As far as the production itself, it's a deeply personal film, and it was difficult to know if I was doing the right thing by filming some very personal moments, tragic moments. I decided to shoot first and ask the questions in post.
LSFF: Deeper than a criminal justice film, The Cooler Bandits is heavily about friendship. Is this theme something you expected from the beginning, or did it develop with production?
JL: It developed early on in my choices during production. I always felt I was making a film about friends. We had a friendship, but there was this intensely deep bond that the men had forged through the fires of decades of incarceration. Three of the men served the bulk of their time in the same institution.
For decades, I watched them grow up in prison and evolve into the men they are today. At the same time I felt society hadn't evolved as much as the men have. The dominant narrative was/is still that black males are either criminals or predestined to become one.
They are looked at as a collective. America has always feared the black male body, has been at war with it. As the bodies continued to fall — Trayvon Martin, James Byrd, Amadou Diallo, Sean Bell — I felt I was in the position to make a film that didn't fit this narrative.
Folks love the story of the guy who did 20 years for a crime he didn't commit. That's an easy one to wrap your head around and get behind. But our prisons are not predominantly filled with innocent people. So why not make a film about what America fears most: young black males who stuck guns in people's faces and robbed them? And let these same men make the argument for themselves by the lives they have led. They deserve to be judged as individuals, not a collective predestined for incarceration.

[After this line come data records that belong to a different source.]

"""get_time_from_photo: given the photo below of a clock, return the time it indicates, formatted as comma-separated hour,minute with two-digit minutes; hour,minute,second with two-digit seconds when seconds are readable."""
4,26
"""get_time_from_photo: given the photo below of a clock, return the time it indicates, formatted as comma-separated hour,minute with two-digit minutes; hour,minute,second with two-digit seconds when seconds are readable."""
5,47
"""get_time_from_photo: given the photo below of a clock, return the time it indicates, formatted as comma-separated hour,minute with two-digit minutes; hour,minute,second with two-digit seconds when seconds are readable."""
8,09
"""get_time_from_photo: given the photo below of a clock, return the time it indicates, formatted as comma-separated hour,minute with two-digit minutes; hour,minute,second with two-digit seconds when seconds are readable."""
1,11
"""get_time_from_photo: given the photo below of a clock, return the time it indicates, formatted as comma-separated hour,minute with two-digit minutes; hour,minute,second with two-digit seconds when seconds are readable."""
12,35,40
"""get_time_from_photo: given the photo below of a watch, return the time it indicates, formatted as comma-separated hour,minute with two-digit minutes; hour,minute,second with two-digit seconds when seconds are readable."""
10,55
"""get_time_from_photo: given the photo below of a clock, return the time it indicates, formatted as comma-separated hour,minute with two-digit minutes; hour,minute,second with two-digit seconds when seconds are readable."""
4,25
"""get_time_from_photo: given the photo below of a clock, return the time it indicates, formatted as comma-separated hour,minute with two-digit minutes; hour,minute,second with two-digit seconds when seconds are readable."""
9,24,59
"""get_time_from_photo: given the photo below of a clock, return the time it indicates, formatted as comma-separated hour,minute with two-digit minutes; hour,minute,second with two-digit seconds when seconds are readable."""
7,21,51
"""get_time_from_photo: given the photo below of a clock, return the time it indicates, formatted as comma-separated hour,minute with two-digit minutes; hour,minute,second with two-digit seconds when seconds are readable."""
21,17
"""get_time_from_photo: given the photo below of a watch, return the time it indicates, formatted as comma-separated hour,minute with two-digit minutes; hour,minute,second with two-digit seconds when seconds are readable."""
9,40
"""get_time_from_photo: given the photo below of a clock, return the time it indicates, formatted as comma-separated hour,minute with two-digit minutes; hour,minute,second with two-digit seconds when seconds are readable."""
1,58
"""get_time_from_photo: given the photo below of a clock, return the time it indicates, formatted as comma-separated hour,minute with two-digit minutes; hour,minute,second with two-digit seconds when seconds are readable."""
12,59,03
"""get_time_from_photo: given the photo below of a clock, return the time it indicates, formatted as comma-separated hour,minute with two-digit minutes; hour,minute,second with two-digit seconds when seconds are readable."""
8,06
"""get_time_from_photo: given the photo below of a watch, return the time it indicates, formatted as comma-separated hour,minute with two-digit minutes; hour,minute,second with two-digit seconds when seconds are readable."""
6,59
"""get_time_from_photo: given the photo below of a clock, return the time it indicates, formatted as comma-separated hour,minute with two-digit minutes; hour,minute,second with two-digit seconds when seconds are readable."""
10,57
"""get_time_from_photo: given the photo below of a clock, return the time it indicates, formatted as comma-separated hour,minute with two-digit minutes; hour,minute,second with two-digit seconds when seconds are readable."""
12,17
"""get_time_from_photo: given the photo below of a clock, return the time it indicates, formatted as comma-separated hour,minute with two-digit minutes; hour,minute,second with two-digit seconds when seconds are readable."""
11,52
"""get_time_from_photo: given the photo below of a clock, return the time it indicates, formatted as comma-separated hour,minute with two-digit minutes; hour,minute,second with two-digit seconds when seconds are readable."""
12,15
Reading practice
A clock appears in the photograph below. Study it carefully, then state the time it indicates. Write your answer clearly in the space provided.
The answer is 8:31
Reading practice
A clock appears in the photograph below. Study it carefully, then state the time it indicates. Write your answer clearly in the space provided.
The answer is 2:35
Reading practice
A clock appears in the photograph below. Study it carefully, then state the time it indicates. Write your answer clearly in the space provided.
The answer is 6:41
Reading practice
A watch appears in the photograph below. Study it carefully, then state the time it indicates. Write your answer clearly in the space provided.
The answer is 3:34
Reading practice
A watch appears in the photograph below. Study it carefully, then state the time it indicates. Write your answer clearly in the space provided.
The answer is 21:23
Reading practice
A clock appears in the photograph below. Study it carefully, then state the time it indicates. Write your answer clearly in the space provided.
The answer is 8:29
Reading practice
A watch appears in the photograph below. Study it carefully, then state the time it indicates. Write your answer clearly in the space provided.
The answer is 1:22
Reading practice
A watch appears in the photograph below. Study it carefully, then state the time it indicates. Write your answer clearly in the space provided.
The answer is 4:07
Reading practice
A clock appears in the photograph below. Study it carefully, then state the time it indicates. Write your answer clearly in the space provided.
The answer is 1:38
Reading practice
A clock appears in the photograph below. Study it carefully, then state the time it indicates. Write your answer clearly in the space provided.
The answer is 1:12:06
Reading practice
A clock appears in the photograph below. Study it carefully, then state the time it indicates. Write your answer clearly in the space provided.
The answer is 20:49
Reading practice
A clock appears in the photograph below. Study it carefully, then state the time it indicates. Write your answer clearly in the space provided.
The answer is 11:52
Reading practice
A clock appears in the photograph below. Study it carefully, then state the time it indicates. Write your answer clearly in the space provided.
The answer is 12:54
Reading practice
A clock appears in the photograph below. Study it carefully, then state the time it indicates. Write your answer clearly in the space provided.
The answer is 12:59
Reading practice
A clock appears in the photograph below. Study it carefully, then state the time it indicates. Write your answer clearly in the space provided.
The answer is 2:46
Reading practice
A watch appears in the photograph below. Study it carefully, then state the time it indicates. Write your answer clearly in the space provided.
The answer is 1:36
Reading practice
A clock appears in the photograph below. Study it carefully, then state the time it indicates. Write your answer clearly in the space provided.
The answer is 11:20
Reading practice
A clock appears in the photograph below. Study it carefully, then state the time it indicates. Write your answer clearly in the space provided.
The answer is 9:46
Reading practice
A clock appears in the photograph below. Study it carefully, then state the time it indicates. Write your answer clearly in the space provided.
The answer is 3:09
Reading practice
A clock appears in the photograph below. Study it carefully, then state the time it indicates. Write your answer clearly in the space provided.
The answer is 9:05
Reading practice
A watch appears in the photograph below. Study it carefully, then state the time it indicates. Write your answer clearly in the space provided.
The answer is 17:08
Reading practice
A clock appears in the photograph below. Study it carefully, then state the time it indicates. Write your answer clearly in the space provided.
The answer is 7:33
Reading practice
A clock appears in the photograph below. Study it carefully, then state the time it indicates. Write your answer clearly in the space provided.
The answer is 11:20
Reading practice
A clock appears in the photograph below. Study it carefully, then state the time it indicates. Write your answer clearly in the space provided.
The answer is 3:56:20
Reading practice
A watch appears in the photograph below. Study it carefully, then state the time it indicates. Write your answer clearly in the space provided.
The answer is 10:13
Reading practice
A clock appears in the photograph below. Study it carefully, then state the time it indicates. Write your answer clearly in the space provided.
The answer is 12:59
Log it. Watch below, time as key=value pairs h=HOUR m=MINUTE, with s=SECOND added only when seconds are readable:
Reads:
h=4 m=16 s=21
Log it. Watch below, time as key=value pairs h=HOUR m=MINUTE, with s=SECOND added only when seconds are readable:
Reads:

I grew up understanding that "you did the crime, you did the time," and that you are not the sum total of your worst choices. That being said and as you noted, it isn't really a social justice or criminal justice film. It's a film about friendship. All the other stuff is there but just not front and center. I hope the film peels back the layers of statistics and brings forth the complex humanities that we all can connect to.
LSFF: How did the subjects react to the film once it was finished?
JL: Well, we are still friends. As for anyone who watched a film about his or her life, it was a bit surreal. It's a difficult film for Frankie's family to watch since they are still looking at decades before his first parole hearing. There are tragic moments in the film that I think for someone personally connected to the moment they never truly get used to watching.